Le groupe stéphanois Dub Inc, artisan d’un reggae métissé, vient de livrer son 7e  album studio : Millions. Rencontre, à Marseille, lors de la Fiesta des Suds.

Photo © Carlos Gerardo García

À peine revenus de Mexico (où ils se produisaient pour la 2e fois cette année), les plus ardents ambassadeurs du reggae français sur la scène mondiale entamaient mi-octobre à la Fiesta des Suds de Marseille une tournée digne d’un marathon : plus de 30 dates en France et en Europe, dont 10 déjà complètes, pour fêter la sortie de Millions, leur 7e album (dont trois certifiés disque d’or). Un album de ragga-dub aux échos méditerranéens irrigué par la nécessité absolue de rêver. Rencontre avec Aurélien Komlan Zohou (l’un des chanteurs) et Grégory « Zigo » Mavridorakis (le batteur). 


Comment se renouvelle-t-on quand on travaille ensemble depuis 20 ans ? 

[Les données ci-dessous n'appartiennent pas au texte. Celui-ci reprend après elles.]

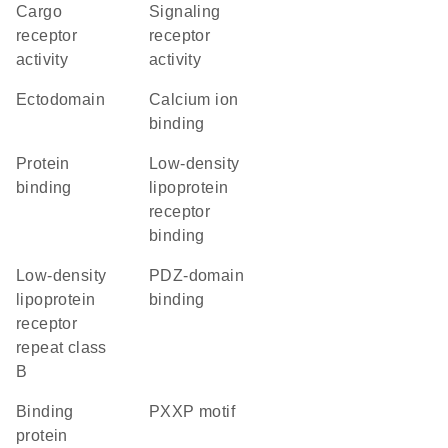
cargo
signaling
receptor
receptor
activity
activity
ectodomain
calcium ion
binding
protein
low-density
binding
lipoprotein
receptor
binding
Low-density
PDZ-domain
lipoprotein
binding
receptor
repeat class
B
binding
PXXP motif
protein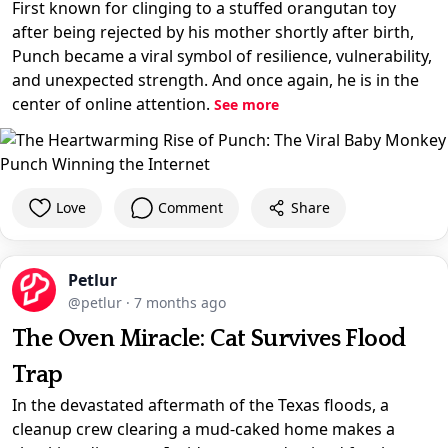
First known for clinging to a stuffed orangutan toy
after being rejected by his mother shortly after birth,
Punch became a viral symbol of resilience, vulnerability,
and unexpected strength. And once again, he is in the
center of online attention.
See more
Love
Comment
Share
Petlur
@petlur
·
7 months ago
The Oven Miracle: Cat Survives Flood
Trap
In the devastated aftermath of the Texas floods, a
cleanup crew clearing a mud-caked home makes a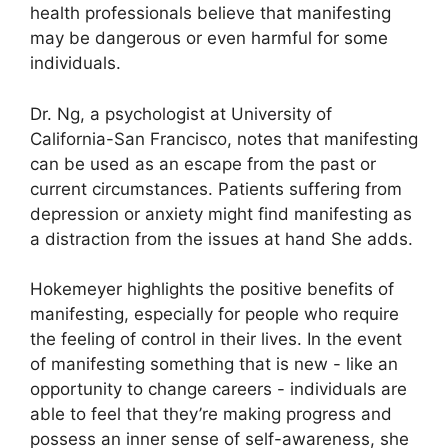
health professionals believe that manifesting
may be dangerous or even harmful for some
individuals.
Dr. Ng, a psychologist at University of
California-San Francisco, notes that manifesting
can be used as an escape from the past or
current circumstances.
Patients suffering from
depression or anxiety might find manifesting as
a distraction from the issues at hand She adds.
Hokemeyer highlights the positive benefits of
manifesting, especially for people who require
the feeling of control in their lives.
In the event
of manifesting something that is new - like an
opportunity to change careers - individuals are
able to feel that they’re making progress and
possess an inner sense of self-awareness, she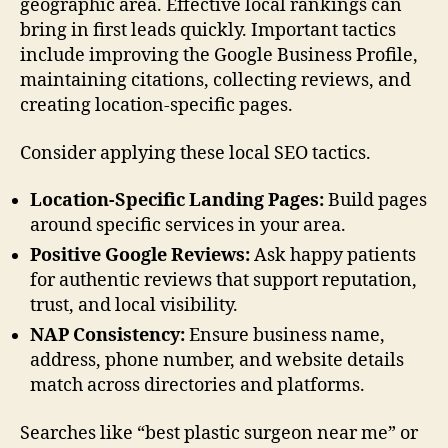
geographic area. Effective local rankings can
bring in first leads quickly. Important tactics
include improving the Google Business Profile,
maintaining citations, collecting reviews, and
creating location-specific pages.
Consider applying these local SEO tactics.
Location-Specific Landing Pages:
Build pages
around specific services in your area.
Positive Google Reviews:
Ask happy patients
for authentic reviews that support reputation,
trust, and local visibility.
NAP Consistency:
Ensure business name,
address, phone number, and website details
match across directories and platforms.
Searches like “best plastic surgeon near me” or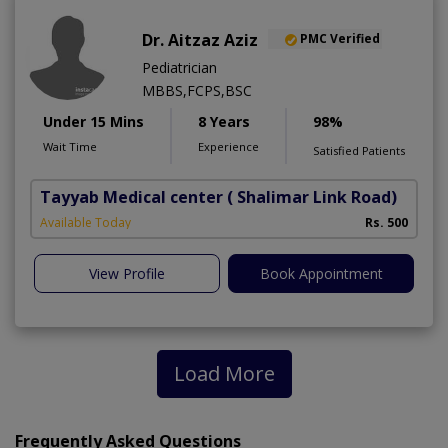
Dr. Aitzaz Aziz
PMC Verified
Pediatrician
MBBS,FCPS,BSC
Under 15 Mins
8 Years
98%
Wait Time
Experience
Satisfied Patients
Tayyab Medical center
( Shalimar Link Road)
Available Today
Rs. 500
View Profile
Book Appointment
Load More
Frequently Asked Questions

Zigo : On a toujours été très ouverts dans notre façon de composer la musique donc on ne cherche pas forcément à se renouveler. Finalement, chaque album est un peu le même : on a un peu de musique d’Afrique du Nord, un peu d’Afrique de l’Ouest, un peu de hip-hop et beaucoup de reggae. Ce qui nous permet de faire évoluer notre son, c’est que l’on n’est pas restés bloqués sur nos premiers amours, sur le vieux reggae roots. On essaye de rester en phase avec tout ce qui passe, notamment en Jamaïque. Après, une des choses qui a changé, c’est qu’on ne ressent plus le besoin de prouver quoi que ce soit. Du coup, ça nous offre une liberté énorme. Musicalement, j’ai l’impression qu’on simplifie les choses avec les années, qu’on a plus de facilité à écrire, à aller droit au but.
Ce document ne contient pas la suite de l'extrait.